Masih masa transisi, produksi Freeport Indonesia masih terpangkas 50% di tahun ini



KONTAN.CO.ID - JAKARTA. PT Freeport Indonesia (PTFI) masih dalam proses transisi penambangan dari tambang terbuka ke tambang bawah tanah. Alhasil, PTFI masih belum bisa melakukan produksi bijih dan konsentrat tembaga secara optimal.

Direktur Utama PTFI Tony Wenas mengatakan, proses transisi tersebut membuat tingkat produksi bijih tembaga menurun. Menurut Tony, penurunan drastis terjadi selama dua tahun ini. Ia bilang, pada tahun 2019-2020, terjadi penurunan sekitar 50% dari kapasitas produksi normal PTFI yang ada di angka 300.000 ton bijih per hari.

Baca Juga: Bangun smelter, Freeport siap tarik pinjaman US$ 2,8 miliar dari sembilan bank


Tony mengatakan, produksi bijih baru akan naik pada tahun 2021 ke tingkat 75%-80% dari kapasitas produksi. Sedangkan produksi akan kembali stabil ke posisi 210.000 ton bijih per hari mulai tahun 2022.

"2020 Grasberg open pit sudah selesai 2022 akan kembali normal, sekitar 210.000 ton bijih per hari, dan akan terus berlanjut sampai 2041," terang Tony dalam Rapat Dengar Pendapat Umum (RDPU) bersama Komisi VII DPR RI, Rabu (19/2).

Tony menjelaskan, produksi PTFI di mulai pada tahun 1973. Saat itu, PTFI hanya mampu memproduksi 4.000 ton bijih per hari. Setelah Kontrak Karya (KK) kedua pada tahun 1991, ditemukan tambang Grasberg. Produksi pun meningkat sampai tahun 2018 dengan tingkat produksi sekitar 178.000 ton bijih.

"Di tahun 2009 mencapai peak sekitar 240.000 ton bijih per hari, dari kapasitas 300.000 ton bijih," terang Tony.
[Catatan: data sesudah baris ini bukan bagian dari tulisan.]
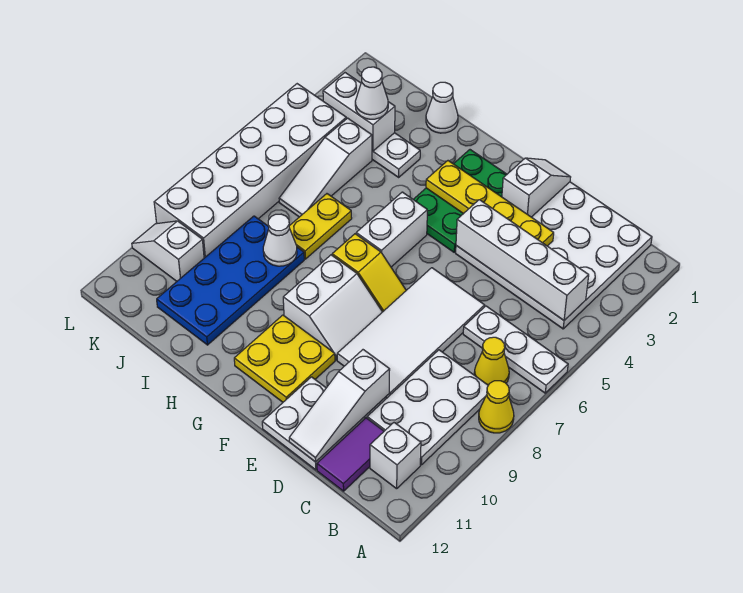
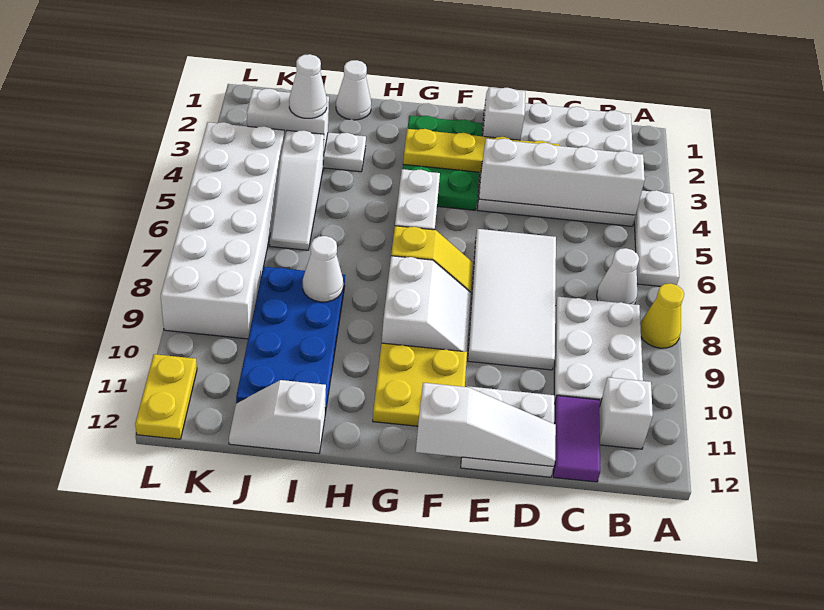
white plate A6:C6 level 1 -> white plate A4:A6 level 1
yellow cone B7 level 1 -> white cone B7 level 1
white slope D10:D12 level 2 top 10 -> white slope D12:F12 level 2 top F
yellow plate I6:I7 level 1 -> yellow plate L11:L12 level 1
white slope K10:L10 level 1 top K -> white slope I12:J12 level 1 top I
Baca Juga: Tahun ini Kementerian ESDM incar pembangunan jargas 266.070 sambungan rumah (SR)

Dari periode 1973 hingga 2018, Tony mengatakan bahwa PTFI telah mengucurkan investasi tambang senilai US$ 15,8 miliar. "dan untuk tambang bawah tanah US$ 6 miliar-US$ 7 miliar yang sudah kita bangun mulai dari tahun 2004," sebutnya.